▸ **TEXT EXCERPT**:
It might have something to do with the fact that teaching is a huge occupational cluster that has not developed a compelling national vision of its own professionalism. This is in distinct contrast to teachers’ professional behaviors and responsibilities in other, high-achieving nations. The National Board standards were supposed to help with that, but the general public—and a fair number of high-profile researchers, in fact—don’t understand the conceptual framework, intellectual tools or process of national certification for teachers.

Full disclosure: I worked with nine other NBCTs in developing a comprehensive policy brief ("Measuring What Matters: The Effects of National Board Certification on Advancing 21st Century Teaching and Learning"), analyzing current research on National Board Certification—and we were dismayed by the lack of impact NBCTs have had on policy creation, and how quick analysts were to attach national teacher certification to teacher union issues, once again lumping all three million teachers into the category of skilled technical workers rather than creative professionals. Whitmire positions TFA teachers as “not beholden to the system”—as if all other teachers were, in fact, part of an amorphous, not-well-hidden agreement to accept the status quo. This is an unsubstantiated but convenient argument, but making it is counterproductive to the (reachable) goal of getting an effective teacher in every classroom, especially in high needs schools.

▸ **INFORMATION SHOWN**:
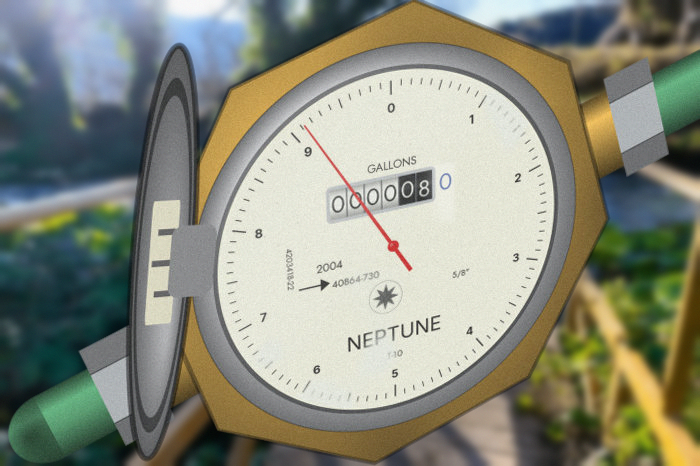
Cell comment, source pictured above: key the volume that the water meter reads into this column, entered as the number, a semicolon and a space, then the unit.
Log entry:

▸ **WORK ORDER 1**:
Swap "compelling" for "coherent" in the passage on teacher professionalism, starting with "It might have" and going on through "certification for teachers.".
▸ **WORK ORDER 2**:
According to the passage on teacher professionalism, what three things about national certification for teachers do the general public and many high-profile researchers fail to understand?
▸ **WORK ORDER 3**:
Carry on the passage on teacher professionalism from the point where it stops.
The material above has no connection to the passage on teacher professionalism.

▸ **ANSWER SECTION 1**:
It might have something to do with the fact that teaching is a huge occupational cluster that has not developed a coherent national vision of its own professionalism. This is in distinct contrast to teachers’ professional behaviors and responsibilities in other, high-achieving nations. The National Board standards were supposed to help with that, but the general public—and a fair number of high-profile researchers, in fact—don’t understand the conceptual framework, intellectual tools or process of national certification for teachers.

▸ **ANSWER SECTION 2**:
- the conceptual framework
- the intellectual tools
- the process of national certification for teachers

▸ **ANSWER SECTION 3**:
Then there is the unattractive fact that, according to Dan Lortie in the new edition of his classic Schoolteacher,
"Teaching has attracted many persons who have undergone the uncertainties and deprivations of lower- and working-class life. It has provided a significant step up the social class ladder for many Americans."
It would be unbecoming for academics, policy-creators and opinion leaders to say, hey—why would we listen to low-rent scholars who went to fourth-tier state universities and don’t aspire to anything more prestigious than teaching? So they don’t. Instead, they suggest that it makes sense to endorse the winners of a best-and-brightest competition to obtain a two-year starter job in education. Many TFA recruits become competent, even highly capable, teachers. I want to hear what they have to say about educational change. But theirs is a very limited perspective.

Listening to long-term exemplary teachers would represent a fundamental shift in the way we think about transforming American schools. Power to the teachers, right on.